20 Feb 2024

Jubilees: Is history one damned thing after another?

 Is history “just one damned thing after another” per the view the historian Arnold Toynbee criticises?  Or does one take the view that both philosophers and mystics tend to be drawn to that everything that is true about the past (and future) – regardless of the tensed language - is in some sense true at all times, all at once?  After all, for a statement to be true there have to be truth conditions that are met, and the facts about history must ‘exist’ in a way to support that proposition.  And what, in either view, is the relation between the events that seem to occur within time, to these timeless truths?  Is how and when truths ‘unfold’ something relevant to those truths themselves?

These are questions that pose themselves prominently in the reading of Jubilees, through the juxtaposition of historic events and eternally binding law; with an event (the Sinaitic revelation) that both is narrated as happening at a particular point in time and yet connects with the “Heavenly Tablets” that stands outside of that frame.  As an example of rewritten scripture, Jubilees (re)covers many of the events of Genesis and Exodus – stories that occur both in time and at a time prior to the Sinaitic Law that is (seemingly) binding a parte post.  Yet the setting of the book is the Lord and Moses conversing on Mount Sinai, scribing (and not inventing) from the Angel of the Presence’s dictation of the Heavenly Tablets. 

It says (1:27) “Dictate to Moses from the beginning of the creation until the time when my temple is built among them throughout the ages of eternity”.  Here the ages of eternity modifies beginnings and ends into logical and not temporal terms.  To use Hele Kvanvig’s differentiation, there is a distinction between the stories from Genesis and Exodus (which occurs in time) and the narration about Moses (which put those stories in a timeless frame).  This narration provides an authority larger than the Torah (the “first law”) given in the story – detailing a concept and not just an event.

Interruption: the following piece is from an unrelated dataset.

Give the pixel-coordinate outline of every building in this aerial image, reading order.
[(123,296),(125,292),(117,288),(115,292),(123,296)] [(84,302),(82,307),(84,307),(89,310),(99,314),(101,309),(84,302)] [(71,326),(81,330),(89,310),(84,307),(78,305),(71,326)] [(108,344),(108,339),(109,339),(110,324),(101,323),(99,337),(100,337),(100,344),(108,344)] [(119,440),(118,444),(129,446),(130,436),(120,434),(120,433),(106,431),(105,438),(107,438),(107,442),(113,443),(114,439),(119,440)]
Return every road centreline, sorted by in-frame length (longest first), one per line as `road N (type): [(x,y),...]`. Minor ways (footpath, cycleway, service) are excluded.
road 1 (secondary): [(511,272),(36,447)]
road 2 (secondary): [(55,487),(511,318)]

This is put in further relief through how it backdates later law and interpretation into the earlier events.   First, however, certain readings could full squarely within the bracket of interpretation, no different than the Rabbinic Oral Law (a conclusion Martinez, quoted by Vanderkam comes to).  For example, the litigation and exoneration of one ancestor’s misdeeds (e.g. how Jubilees shows Judah’s transgression with Tamar was not adulterous) may be no different to how the Rabbis try to present David as not really sinning with Batsheva.  Filling in gaps of the story are also in the same vein as midrashic exegesis: such as the relation (in Jubilees, but not Genesis) between Abraham and Jacob during their joint 15 years alive.  Both may be “a pious effort to convey what is taken to be the essence of earlier traditions” or VanderKam’s assertion that “this is not a replacement but a guide”

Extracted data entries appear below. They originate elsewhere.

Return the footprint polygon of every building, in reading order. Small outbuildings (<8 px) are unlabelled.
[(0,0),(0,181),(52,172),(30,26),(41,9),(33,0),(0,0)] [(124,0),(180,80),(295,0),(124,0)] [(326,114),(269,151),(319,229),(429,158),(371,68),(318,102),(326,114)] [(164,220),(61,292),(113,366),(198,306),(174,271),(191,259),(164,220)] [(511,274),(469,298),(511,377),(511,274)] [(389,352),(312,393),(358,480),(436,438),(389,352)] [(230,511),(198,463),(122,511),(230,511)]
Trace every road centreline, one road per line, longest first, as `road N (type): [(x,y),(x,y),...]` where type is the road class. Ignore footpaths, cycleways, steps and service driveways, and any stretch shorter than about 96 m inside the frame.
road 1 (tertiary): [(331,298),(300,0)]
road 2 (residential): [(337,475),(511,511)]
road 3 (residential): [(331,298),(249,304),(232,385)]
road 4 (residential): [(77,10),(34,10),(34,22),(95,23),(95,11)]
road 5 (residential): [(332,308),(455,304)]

Yet certain interpretations and laws are done in such a way not just to resolve textual difficulties but to buttress a deterministic (and timeless) approach to creation.  The laws of Shabbat are given in the account of creation itself to “keep sabbath with him in heaven”.  This is not G-d resting, nor a universalistic message of creation, but one designed to sanctify the Jewish people from amongst the nations and given to them alone.  And it is not a time-bound law, or one derivable from revelation alone, but “He made his commands rise as a fine fragrance which is acceptable in his presence for all times”.  This is less revelation than it is Natural Law, or a Spinozistic mode of G-d. Equally, the priesthood is just a part of the fabric of creation – Enoch, Noah, Abraham, Isaac, Jacob and Levi are all priests who officiate at alters.  This is less “prefiguring” the future and more “re-enacting” a timeless present.  

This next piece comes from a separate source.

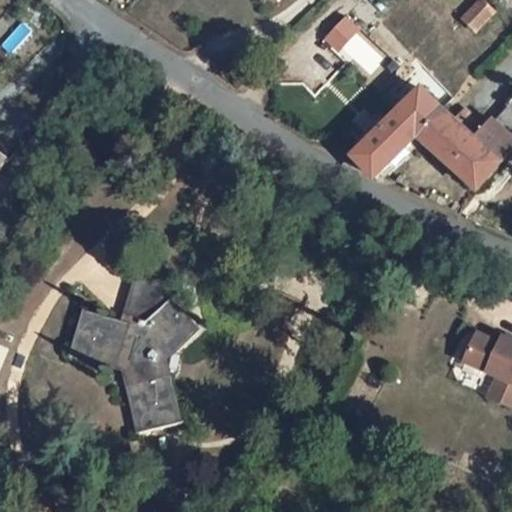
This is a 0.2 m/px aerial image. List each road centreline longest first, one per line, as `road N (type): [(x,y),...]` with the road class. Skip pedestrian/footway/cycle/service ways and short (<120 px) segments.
road 1 (unclassified): [(100,22),(281,136),(511,254)]
road 2 (unclassified): [(0,209),(100,22)]
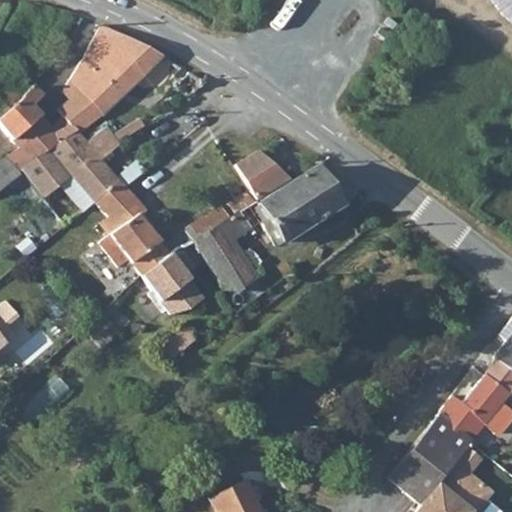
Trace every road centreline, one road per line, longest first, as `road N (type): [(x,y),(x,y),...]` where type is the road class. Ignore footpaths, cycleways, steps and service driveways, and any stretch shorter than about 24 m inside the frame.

Where time does come in is in progressive revelation of this eternal truth.  VanderKam: “according to Jubilees the heroes of Genesis received legal revelations (and other kinds as well) and passed them down through the generations in permanent form.  They knew more and more of the law through the generations but not all of it”. They may not empirically have known all the truth in history, but when they did it was no less binding; and no time in which the ancestors lived “law free” -as the law is an expression of reality.  Though there is “progressive revelation”; nothing ‘new’ was introduced in any point history but to paraphrase: “All roads lead to Jerusalem” and it ever was thus.

Where then does this leave the Sinaitic revelation?  According to Najman “only at Sinai does the entire people become obliged to obey the Law.  Thus Sinai remains unique.  Indeed through its repeated emphasis on pre-Sinaitic revelation Jubilees does now downplay the authority of Sinai”.  This is true at the narrative level – and thus the author uses Sinai to buttress the authority of Jubilees.  It – and its metaphor of scribing from a Heavenly Torah – is the ultimate symbol for the escape from temporal to eternal truth.  But if there is a story and a narrative, there is also a meta narrative.  That a later writing taps into the same metaphor supplants the event of Sinai and its concrete first law; in favour of the eternal truth it now tells – with a revelation that goes beyond it.